Para Rubens Bueno, estão querendo criar um obstáculo para a atuação da defensoria pública. “Não estamos falando aqui de requisição de documentos sigilosos. Não se trata disso. São documentos de órgãos públicos muitas vezes inacessíveis à população e que ajudam a fundamentar os pedidos judiciais de milhares de brasileiros. Negar isso é promover a injustiça e não a Justiça”, reforça, lembrando que o PPS, atual Cidadania, por meio do seu presidente, o ex-deputado Roberto Freire, foi o autor de uma Proposta de Emenda à Constituição que ampliou a autonomia da Defensoria Pública.
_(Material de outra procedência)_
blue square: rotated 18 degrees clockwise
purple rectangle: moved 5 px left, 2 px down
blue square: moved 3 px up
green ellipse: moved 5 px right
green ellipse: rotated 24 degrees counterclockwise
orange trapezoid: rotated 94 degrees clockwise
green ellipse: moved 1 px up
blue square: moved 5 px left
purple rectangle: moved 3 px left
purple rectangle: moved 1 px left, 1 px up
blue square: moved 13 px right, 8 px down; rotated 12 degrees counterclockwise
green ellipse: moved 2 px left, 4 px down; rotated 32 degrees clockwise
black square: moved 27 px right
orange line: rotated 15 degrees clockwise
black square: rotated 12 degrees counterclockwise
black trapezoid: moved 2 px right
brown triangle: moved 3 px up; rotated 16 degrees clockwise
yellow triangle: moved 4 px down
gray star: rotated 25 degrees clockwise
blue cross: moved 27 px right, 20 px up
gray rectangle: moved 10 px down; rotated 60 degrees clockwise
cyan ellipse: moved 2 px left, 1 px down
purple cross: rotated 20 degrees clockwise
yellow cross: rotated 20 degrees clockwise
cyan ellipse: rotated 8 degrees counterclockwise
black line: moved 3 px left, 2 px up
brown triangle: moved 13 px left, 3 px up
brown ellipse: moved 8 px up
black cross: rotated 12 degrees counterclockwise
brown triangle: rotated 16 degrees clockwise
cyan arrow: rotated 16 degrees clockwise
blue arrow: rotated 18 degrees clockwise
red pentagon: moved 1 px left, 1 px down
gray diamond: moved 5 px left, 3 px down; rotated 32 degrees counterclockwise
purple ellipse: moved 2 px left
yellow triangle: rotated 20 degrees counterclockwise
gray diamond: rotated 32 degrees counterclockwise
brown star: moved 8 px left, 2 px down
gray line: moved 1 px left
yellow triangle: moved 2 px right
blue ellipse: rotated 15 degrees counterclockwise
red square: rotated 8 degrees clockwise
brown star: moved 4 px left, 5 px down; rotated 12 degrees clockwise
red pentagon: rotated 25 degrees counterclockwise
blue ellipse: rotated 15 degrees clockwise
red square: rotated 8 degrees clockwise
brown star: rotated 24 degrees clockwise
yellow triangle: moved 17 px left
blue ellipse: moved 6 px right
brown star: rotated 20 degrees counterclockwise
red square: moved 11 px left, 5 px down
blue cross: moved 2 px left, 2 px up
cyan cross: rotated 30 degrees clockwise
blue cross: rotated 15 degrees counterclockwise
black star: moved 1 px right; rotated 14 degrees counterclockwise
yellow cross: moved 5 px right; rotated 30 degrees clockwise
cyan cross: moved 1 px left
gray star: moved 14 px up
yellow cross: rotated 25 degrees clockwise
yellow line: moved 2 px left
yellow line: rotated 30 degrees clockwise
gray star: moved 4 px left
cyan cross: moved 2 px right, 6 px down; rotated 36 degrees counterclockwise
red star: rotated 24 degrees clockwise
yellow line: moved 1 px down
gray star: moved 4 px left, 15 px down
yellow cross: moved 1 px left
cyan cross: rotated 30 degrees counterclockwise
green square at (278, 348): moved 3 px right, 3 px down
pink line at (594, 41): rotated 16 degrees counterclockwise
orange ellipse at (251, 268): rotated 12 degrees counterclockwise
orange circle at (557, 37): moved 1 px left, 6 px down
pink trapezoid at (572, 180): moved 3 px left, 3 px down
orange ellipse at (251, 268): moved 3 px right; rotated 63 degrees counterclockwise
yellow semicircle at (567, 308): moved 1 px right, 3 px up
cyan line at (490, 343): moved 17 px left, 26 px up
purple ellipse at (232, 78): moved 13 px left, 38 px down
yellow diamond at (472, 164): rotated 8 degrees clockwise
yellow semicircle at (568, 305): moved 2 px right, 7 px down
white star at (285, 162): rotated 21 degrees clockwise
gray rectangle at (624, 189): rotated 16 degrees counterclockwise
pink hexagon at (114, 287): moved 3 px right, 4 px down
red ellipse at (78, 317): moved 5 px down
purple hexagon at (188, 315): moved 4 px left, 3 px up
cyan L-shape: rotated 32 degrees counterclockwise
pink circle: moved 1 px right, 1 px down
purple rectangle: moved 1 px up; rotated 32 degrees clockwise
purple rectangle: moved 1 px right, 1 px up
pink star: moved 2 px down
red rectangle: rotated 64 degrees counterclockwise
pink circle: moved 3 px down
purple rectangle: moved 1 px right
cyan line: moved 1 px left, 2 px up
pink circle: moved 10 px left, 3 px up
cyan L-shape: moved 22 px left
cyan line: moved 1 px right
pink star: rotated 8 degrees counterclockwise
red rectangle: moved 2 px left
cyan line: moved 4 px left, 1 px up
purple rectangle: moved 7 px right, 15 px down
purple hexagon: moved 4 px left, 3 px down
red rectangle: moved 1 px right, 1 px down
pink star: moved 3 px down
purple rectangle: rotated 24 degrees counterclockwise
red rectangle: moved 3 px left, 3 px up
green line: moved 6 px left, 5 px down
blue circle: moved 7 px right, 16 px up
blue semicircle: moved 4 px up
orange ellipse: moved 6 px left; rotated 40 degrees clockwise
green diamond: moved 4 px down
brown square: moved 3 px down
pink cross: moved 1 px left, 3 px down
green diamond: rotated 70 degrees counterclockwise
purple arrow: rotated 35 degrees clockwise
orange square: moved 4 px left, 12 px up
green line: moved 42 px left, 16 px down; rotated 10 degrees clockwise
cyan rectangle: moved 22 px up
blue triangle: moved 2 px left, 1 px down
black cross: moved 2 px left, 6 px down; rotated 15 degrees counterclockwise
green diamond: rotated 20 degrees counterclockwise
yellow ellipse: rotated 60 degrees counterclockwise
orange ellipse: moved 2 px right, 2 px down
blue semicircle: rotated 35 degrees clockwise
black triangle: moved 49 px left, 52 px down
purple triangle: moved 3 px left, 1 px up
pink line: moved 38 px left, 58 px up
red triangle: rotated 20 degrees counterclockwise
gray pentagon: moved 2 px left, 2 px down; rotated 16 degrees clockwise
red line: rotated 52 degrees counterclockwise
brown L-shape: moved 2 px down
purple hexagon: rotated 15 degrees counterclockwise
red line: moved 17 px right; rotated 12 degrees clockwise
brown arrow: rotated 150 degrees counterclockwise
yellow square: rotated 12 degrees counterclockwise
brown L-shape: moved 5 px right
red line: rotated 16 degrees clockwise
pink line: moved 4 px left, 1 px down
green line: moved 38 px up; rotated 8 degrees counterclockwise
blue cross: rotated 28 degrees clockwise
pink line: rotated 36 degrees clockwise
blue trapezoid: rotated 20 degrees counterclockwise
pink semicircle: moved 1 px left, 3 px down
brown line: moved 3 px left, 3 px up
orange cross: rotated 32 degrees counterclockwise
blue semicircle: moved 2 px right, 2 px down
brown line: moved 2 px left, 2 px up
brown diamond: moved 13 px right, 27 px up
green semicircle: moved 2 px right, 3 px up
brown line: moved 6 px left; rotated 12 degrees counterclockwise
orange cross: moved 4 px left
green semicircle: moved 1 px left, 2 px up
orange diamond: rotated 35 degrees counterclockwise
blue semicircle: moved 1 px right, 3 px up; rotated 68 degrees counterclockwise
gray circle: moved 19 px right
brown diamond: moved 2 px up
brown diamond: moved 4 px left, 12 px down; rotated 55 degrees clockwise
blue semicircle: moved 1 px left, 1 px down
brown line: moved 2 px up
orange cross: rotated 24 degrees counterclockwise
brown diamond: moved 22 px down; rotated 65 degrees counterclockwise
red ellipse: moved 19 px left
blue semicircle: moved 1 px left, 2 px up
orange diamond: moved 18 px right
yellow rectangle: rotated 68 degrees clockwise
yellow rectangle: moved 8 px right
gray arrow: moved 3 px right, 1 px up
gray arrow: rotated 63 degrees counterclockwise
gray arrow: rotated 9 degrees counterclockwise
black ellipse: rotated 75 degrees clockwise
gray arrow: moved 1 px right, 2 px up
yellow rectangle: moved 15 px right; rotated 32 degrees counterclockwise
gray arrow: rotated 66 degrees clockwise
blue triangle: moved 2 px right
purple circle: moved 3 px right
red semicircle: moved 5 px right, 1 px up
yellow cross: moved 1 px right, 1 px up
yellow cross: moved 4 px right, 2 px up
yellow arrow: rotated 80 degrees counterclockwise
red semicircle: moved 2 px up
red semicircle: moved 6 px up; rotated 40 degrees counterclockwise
Em seu argumento, a PGR alega que o poder de requisição dado para a defensoria pública causa desequilíbrio processual, já que os advogados privados não teriam o mesmo direito. “No entanto, o próprio Ministério Público, que é o órgão acusador, tem poderes mais amplos ainda. E precisa ter. Mas não é lógico que quem já obtém um poder maior queira tirar esse direito da defensoria pública e dos cidadãos que ela atende”, apontou Rubens Bueno.
O deputado lembra que, como estabelece nossa Constituição, a defensoria pública é a instituição que garante o acesso à Justiça para quem não pode pagar pelos serviços de um advogado particular.
“Ela precisa é ser reforçada e não ter suas atribuições tolhidas. Temos hoje pouco mais de 6 mil defensores, o que representa a metade do mínimo ideal. Isso faz com que apenas 40% das Comarcas contem com defensores públicos, ou seja, 1686 unidades jurisdicionais não contam com esse atendimento fundamental para o cidadão. No Paraná, por exemplo, há um defensor para cada 55 mil habitantes, quando o ideal, de acordo com o Ministério da Justiça, é de um para casa 15 mil”, relata o deputado, que espera que o Supremo não se curve a pressões de outras carreiras jurídicas que compõem o Sistema de Justiça brasileiro.
“O STF não deve ajudar Aras a ‘atar as mãos’ da defensoria pública”, defende Rubens Bueno.